Most PCs have a popup ley that gives you boot choices, check your computer manual it should say if you have this. But sometimes you have to set up a CD or DVD boot from advanced startup.
If you can get to the BIOS, you might have to set up a Profile to boot from CD, but usually if you set that up it won't boot to HDD if there is no CD, it will just give you a boot sector not found message. Some manufacturers are skimping with the Bios, they are replacing the BIOS with a UEFI boot partition, that you can usually access with an F key. HP does this for some of their laptops.
You might have to set up a legacy boot option for it to act like it used to, Windows 8.1 and 10 get their tendrils in there and take it over. Honestly, I've had to set up several new machines for legacy boot.
Thanks all for the advice. I am not a novice on computers and have been doing desktop support for 10 years. I have tried all the obvious BIOS settings etc. Lenovo has a UEFI bios update that I will not install so there are no UEFI options in BIOS. I have seen on google that switching to legacy etc but my BIOS has none of those options.

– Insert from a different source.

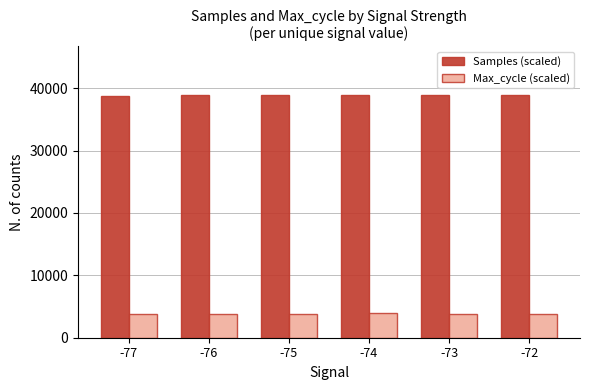

How many series are shown in this chart?

2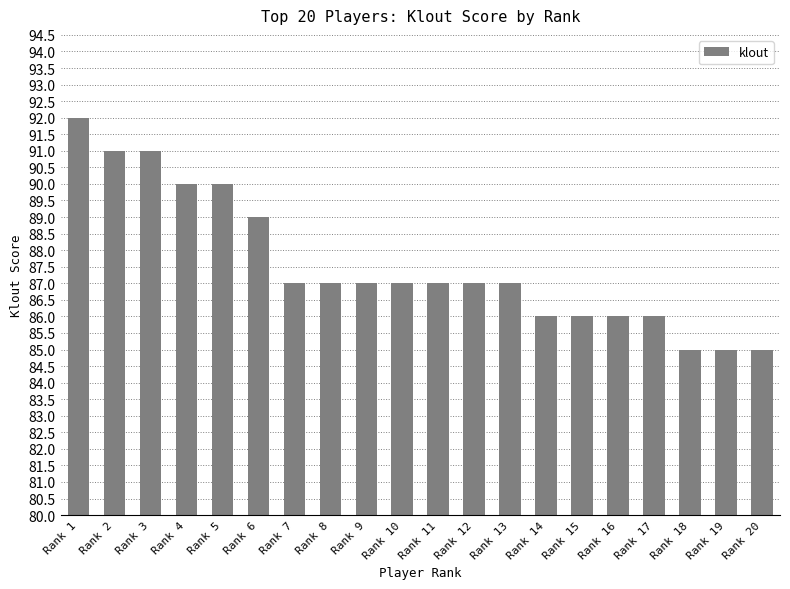

Count the values in the range 86 to 90.

14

I can press F12 and get a boot device selection menu. I have a known bootable CD in the drive. When I select the CD as boot device, the system boots to the hard drive starting Win10. On Windows 7 everything works fine with none of these issues.
I had trouble re-imaging my machine back to Win 7 because of this boot problem. The only way I could fix it was to take the hard drive out and hook it to another system and delete the Windows 10 partitions. Then I could boot to cd.
Looks like Win 10 implements UEFI by default. I tried Win 10 setting holding shift and doing restart. Online it shows a device select option but I do not have that option. I guess there is no fix rather than stay with Win 7 as I need my machine to do what I want not what Microsoft wants.
I have fastboot disabled and no option in BIOS for secure boot.
I had that problem - Let the laptop go into Windows 10 and then hold down and don't let go of the shift key and click on shut down.
You will have full access to bios and booting from the CD/Dvd just like always.